Le plus charmant amourEst celui qui commence et finit en un jour. [2]Это мне Пущин намедни сказал. И тетенька тоже: «Ах, говорит, Маринька, ты еще не знаешь, какая это птица любовь: как прилетит, так и улетит». И бабенька…
2
— Сколько их у вас, тетенек да бабенек!
— Ох, много, страсть!
— И вы им всем верите?
— Ну, конечно!
У нее была привычка повторять эти два слова: «Ну, конечно!», и она делала это так мило, что он ждал, когда она их скажет.
— Как же не верить? Надо верить старшим. Сама-то ведь глупенькая, так вот умным людям и верю. Я вся из чужих слов, как одеяльце из лоскутков пестреньких.
— А под одеяльцем кто-то прячется? — улыбнулся он.
— А вот узнайте кто, — прищурилась она, глядя на него исподлобья и тоже улыбаясь лукаво-дразнящей улыбкой. И опять блеснул тот солнечный луч, который ласкает все, на что ни упадет.

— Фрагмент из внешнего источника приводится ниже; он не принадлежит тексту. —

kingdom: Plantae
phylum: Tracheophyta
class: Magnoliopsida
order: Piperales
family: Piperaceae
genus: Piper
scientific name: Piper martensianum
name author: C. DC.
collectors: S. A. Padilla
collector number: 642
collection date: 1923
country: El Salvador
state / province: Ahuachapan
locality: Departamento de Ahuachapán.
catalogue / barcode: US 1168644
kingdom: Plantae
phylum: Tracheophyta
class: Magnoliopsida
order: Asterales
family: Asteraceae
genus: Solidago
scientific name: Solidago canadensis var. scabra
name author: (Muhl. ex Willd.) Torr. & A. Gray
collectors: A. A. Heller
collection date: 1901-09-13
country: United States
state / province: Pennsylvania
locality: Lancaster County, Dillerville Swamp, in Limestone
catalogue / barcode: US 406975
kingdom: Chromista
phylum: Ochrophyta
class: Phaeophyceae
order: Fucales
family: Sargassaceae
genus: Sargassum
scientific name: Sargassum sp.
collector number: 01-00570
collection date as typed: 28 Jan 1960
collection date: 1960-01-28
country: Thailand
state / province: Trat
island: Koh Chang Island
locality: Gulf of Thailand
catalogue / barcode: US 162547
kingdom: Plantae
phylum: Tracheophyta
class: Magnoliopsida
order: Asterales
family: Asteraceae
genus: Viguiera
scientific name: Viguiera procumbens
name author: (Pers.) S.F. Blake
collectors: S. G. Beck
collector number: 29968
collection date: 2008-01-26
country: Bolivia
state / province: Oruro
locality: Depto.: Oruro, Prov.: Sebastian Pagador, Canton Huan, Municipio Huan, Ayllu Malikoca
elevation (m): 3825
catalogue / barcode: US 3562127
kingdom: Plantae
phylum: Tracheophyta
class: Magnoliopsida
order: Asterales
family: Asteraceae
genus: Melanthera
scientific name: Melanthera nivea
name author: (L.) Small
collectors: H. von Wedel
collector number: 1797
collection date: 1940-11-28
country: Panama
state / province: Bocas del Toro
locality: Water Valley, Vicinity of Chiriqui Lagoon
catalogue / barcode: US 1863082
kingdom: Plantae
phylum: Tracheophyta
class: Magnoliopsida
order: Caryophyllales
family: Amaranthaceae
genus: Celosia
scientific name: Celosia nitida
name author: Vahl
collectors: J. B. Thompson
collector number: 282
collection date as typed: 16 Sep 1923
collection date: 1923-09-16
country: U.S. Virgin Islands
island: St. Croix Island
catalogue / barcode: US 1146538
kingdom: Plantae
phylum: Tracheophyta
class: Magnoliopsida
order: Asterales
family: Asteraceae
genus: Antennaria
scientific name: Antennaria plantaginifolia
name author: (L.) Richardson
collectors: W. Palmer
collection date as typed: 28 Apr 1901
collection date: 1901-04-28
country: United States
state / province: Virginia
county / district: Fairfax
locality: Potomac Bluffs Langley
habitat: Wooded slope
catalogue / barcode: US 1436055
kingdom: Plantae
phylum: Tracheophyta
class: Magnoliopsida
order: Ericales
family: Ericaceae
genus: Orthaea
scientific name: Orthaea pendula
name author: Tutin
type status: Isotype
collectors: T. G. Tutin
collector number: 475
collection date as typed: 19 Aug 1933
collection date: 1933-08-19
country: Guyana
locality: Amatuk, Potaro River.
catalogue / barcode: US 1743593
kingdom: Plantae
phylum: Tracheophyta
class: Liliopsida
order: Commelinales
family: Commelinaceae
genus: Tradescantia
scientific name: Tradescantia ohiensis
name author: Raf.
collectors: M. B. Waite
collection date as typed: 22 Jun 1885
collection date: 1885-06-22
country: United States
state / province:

Помолчала, вздохнула, и лицо омрачилось мыслью недетскою.
— Так-то, князь. Любовь улетит, а Хо останется: оно ведь без крыльев, как червяк, ползучее, или вот как большой, большой паук, ужасный, отвратительный…
Оба замолчали и опять почувствовали, что молчание сближает их неудержимо растущею близостью.
— Ну, хорошо, — сказал Голицын, — пусть бабеньки да тетеньки как им угодно. А вы-то сами хотите, чтоб любовь улетела?
— Ну, конечно, нет! Я люблю любить крепко — не умею любить немножко. Надо, чтоб епанча не спадала с одного плеча, а держалась на обоих твердо.